Oh dear, I’m sorry to hear that regarding Dysautonomia. I was hoping that wouldn’t be the case. In my circumstance, the symptoms I had previously were replaced by MCAS and everything else that Bartonella graces one’s body with. I seriously hope the POTS type symptoms don’t return. I was under the assumption that when treating Lyme, you can effectively treat the dysautonomia as it’s the underlying cause for some perhaps. I remain hopeful that for many this may be the case 🙂. I haven’t started treatment yet because it has to be done naturally since antibiotics wreak havoc on MCAS. So who knows what will emerge along the way.

Best wishes to all of you in your quest for comfort and better health!! 🥰

[CallieAndToby]

8 hours ago, CDNPortGrl said:

Oh dear, I’m sorry to hear that regarding Dysautonomia. I was hoping that wouldn’t be the case. In my circumstance, the symptoms I had previously were replaced by MCAS and everything else that Bartonella graces one’s body with. I seriously hope the POTS type symptoms don’t return. I was under the assumption that when treating Lyme, you can effectively treat the dysautonomia as it’s the underlying cause for some perhaps. I remain hopeful that for many this may be the case 🙂. I haven’t started treatment yet because it has to be done naturally since antibiotics wreak havoc on MCAS. So who knows what will emerge along the way.
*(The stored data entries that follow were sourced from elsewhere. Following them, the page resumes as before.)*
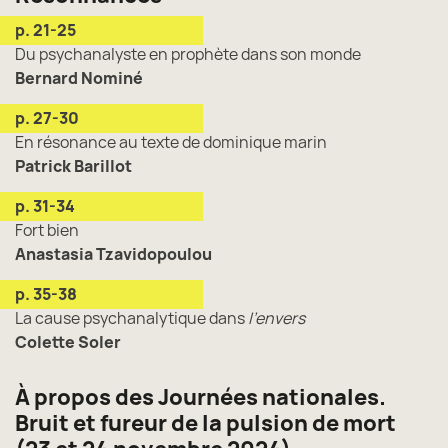
p. 21-25
Du psychanalyste en prophète dans son monde
Bernard Nominé
p. 27-30
En résonance au texte de dominique marin
Patrick Barillot
p. 31-34
Fort bien
Anastasia Tzavidopoulou
p. 35-38
La cause psychanalytique dans
l’envers
Colette Soler
À propos des Journées nationales.
Bruit et fureur de la pulsion de mort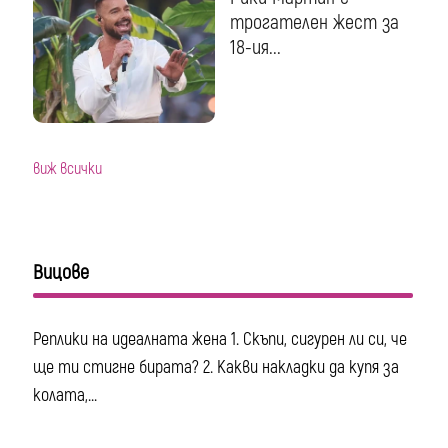
трогателен жест за
18-ия...
виж всички
Вицове
Реплики на идеалната жена 1. Скъпи, сигурен ли си, че
ще ти стигне бирата? 2. Какви накладки да купя за
колата,...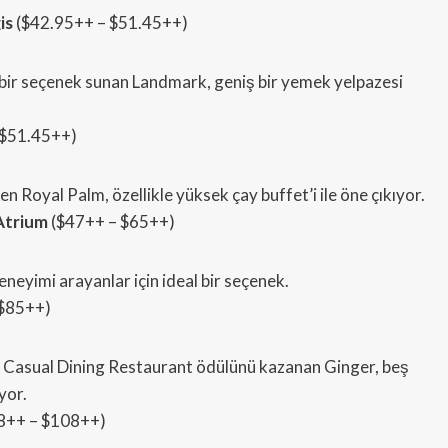
is
($42.95++ – $51.45++)
ı bir seçenek sunan Landmark, geniş bir yemek yelpazesi
 $51.45++)
ken Royal Palm, özellikle yüksek çay buffet’i ile öne çıkıyor.
Atrium
($47++ – $65++)
eneyimi arayanlar için ideal bir seçenek.
 $85++)
l Casual Dining Restaurant ödülünü kazanan Ginger, beş
yor.
8++ – $108++)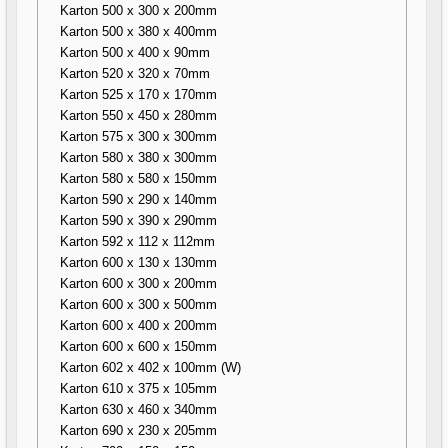
Karton 500 x 300 x 200mm
Karton 500 x 380 x 400mm
Karton 500 x 400 x 90mm
Karton 520 x 320 x 70mm
Karton 525 x 170 x 170mm
Karton 550 x 450 x 280mm
Karton 575 x 300 x 300mm
Karton 580 x 380 x 300mm
Karton 580 x 580 x 150mm
Karton 590 x 290 x 140mm
Karton 590 x 390 x 290mm
Karton 592 x 112 x 112mm
Karton 600 x 130 x 130mm
Karton 600 x 300 x 200mm
Karton 600 x 300 x 500mm
Karton 600 x 400 x 200mm
Karton 600 x 600 x 150mm
Karton 602 x 402 x 100mm (W)
Karton 610 x 375 x 105mm
Karton 630 x 460 x 340mm
Karton 690 x 230 x 205mm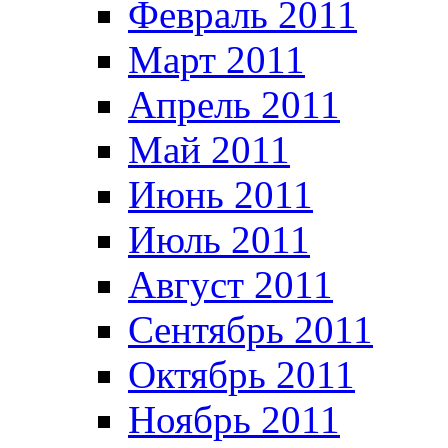
Февраль 2011
Март 2011
Апрель 2011
Май 2011
Июнь 2011
Июль 2011
Август 2011
Сентябрь 2011
Октябрь 2011
Ноябрь 2011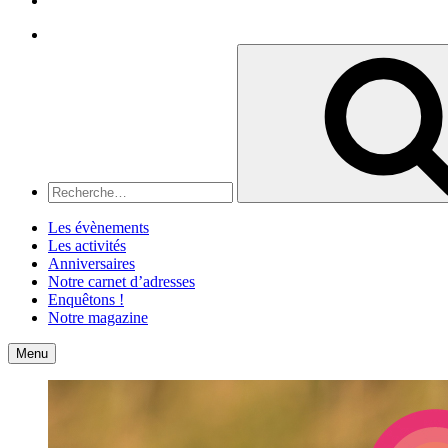
Recherche
Recherche
pour
:
Les évènements
Les activités
Anniversaires
Notre carnet d’adresses
Enquêtons !
Notre magazine
Accueil
Contact
Menu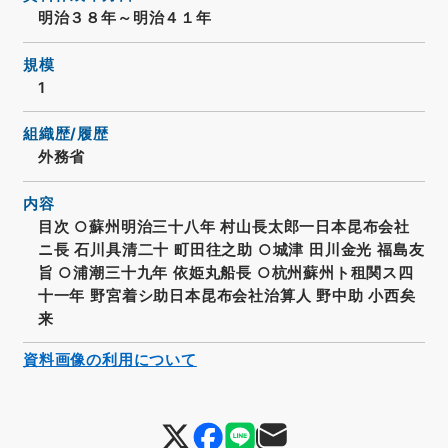
明治３８年～明治４１年
規模
1
組織歴/履歴
外務省
内容
目次 ○蘇州明治三十八年 村山長太郎一日本昆布会社
ニ長 石川具清二十 町田往之助 ○城津 田川金光 福島友
旨 ○浦潮三十九年 依姫丸船長 ○杭州蘇州ト租関ス四
十一年 野宮着シ助日本昆布会社治算人 野中助 小西矣
来
資料画像の利用について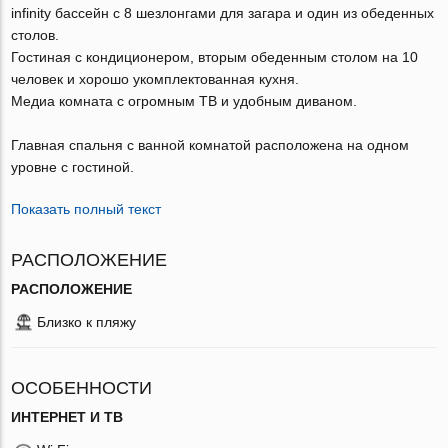
infinity бассейн с 8 шезлонгами для загара и один из обеденных
столов.
Гостиная с кондиционером, вторым обеденным столом на 10
человек и хорошо укомплектованная кухня.
Медиа комната с огромным ТВ и удобным диваном.
Главная спальня c ванной комнатой расположена на одном
уровне с гостиной.
Показать полный текст
РАСПОЛОЖЕНИЕ
РАСПОЛОЖЕНИЕ
Близко к пляжу
ОСОБЕННОСТИ
ИНТЕРНЕТ И ТВ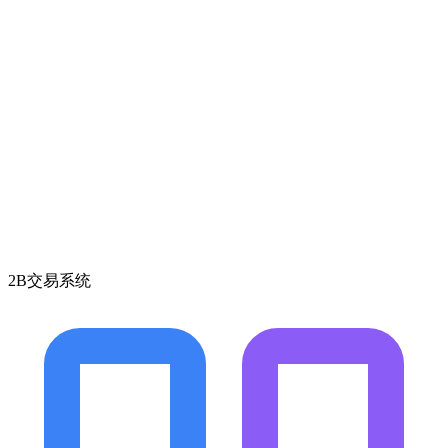
2B交易系统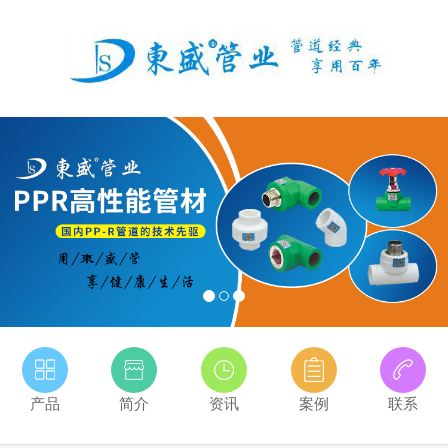
产品
简介
资讯
案例
联系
Best wishes to all of you in your quest for comfort and better health!! 🥰

My grandfather got a weird tick bite after a hurricane hit us and trees went down everywhere and he was outside using chainsaws and tractor to clean up, he'd been in the woods his entire life but said this tick bite was way different because it was extremely painful and the tick seemed nearly embedded. Anyhow I saw him a week later and he had a massive rash, not a bull's eye rash but a disgusting rash and we took him to urgent care and they tried to say it was shingles my grandfather said, "Do ticks cause shingles? No. Well it's not shingles. A tick caused this." With the testing it showed positive rocky mountain spotted fever and he had to go on antibiotics for about a month which worked thankfully because he was sick and I was scared of any long term chronic affects. I know chronic lyme is different but that's just a weird story with my grandfather. Good luck. And smart of you to see a cardiologist to check on the POTS. 

[CDNPortGrl]

Amazing story @CallieAndToby22! Wow, it’s great news that he saw the bite and took action. He certainly averted a lifetime of many unfortunate health issues.
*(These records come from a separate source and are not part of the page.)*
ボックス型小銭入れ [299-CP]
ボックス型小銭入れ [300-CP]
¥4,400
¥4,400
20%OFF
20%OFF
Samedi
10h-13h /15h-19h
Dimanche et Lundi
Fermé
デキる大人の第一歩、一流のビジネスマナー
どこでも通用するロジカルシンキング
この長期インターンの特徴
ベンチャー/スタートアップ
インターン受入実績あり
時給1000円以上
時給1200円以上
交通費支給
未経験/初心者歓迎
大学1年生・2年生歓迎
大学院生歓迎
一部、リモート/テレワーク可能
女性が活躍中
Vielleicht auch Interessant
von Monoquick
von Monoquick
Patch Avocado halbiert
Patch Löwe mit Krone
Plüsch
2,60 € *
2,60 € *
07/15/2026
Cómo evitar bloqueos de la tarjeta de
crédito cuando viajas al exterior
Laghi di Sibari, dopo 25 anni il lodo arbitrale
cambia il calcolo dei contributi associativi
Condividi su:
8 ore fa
It turns out I will be also using antibiotics so fingers crossed, it goes well!

[CallieAndToby]

12 hours ago, CDNPortGrl said:

Amazing story @CallieAndToby22! Wow, it’s great news that he saw the bite and took action. He certainly averted a lifetime of many unfortunate health issues.

It turns out I will be also using antibiotics so fingers crossed, it goes well!
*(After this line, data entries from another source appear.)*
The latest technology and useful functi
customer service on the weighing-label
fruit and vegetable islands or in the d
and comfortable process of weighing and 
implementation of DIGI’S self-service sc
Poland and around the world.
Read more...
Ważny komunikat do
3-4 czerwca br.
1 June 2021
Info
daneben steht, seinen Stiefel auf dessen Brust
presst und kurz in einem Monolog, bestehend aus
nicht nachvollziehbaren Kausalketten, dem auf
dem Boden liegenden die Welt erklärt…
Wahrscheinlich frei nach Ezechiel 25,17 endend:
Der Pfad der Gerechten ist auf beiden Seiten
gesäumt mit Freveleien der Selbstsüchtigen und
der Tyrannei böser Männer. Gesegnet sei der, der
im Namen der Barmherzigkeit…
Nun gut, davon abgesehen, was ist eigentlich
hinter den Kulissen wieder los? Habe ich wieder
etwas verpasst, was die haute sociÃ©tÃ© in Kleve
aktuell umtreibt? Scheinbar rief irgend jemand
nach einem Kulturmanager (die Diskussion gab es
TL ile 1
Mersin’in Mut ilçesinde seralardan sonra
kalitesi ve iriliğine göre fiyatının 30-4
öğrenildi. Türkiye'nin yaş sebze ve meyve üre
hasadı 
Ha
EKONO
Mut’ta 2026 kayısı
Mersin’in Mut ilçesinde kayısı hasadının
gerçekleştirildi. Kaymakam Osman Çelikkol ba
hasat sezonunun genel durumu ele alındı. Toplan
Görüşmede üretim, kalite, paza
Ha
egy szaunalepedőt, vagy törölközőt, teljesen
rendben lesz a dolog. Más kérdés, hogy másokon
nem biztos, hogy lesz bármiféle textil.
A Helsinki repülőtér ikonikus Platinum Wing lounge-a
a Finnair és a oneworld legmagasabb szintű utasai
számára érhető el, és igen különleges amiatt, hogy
Be careful about cdiff. I've been on long term antibiotics and several times got cdiff even with flagyl on board. So whatever measures you can take like probiotics, etc. And just discuss it with your doctor. I just like to warn anyone doing this long term. Yes my grandfather is lucky but he said it was only because the bite was so unique to all the others and he couldn't hardly get the tick off.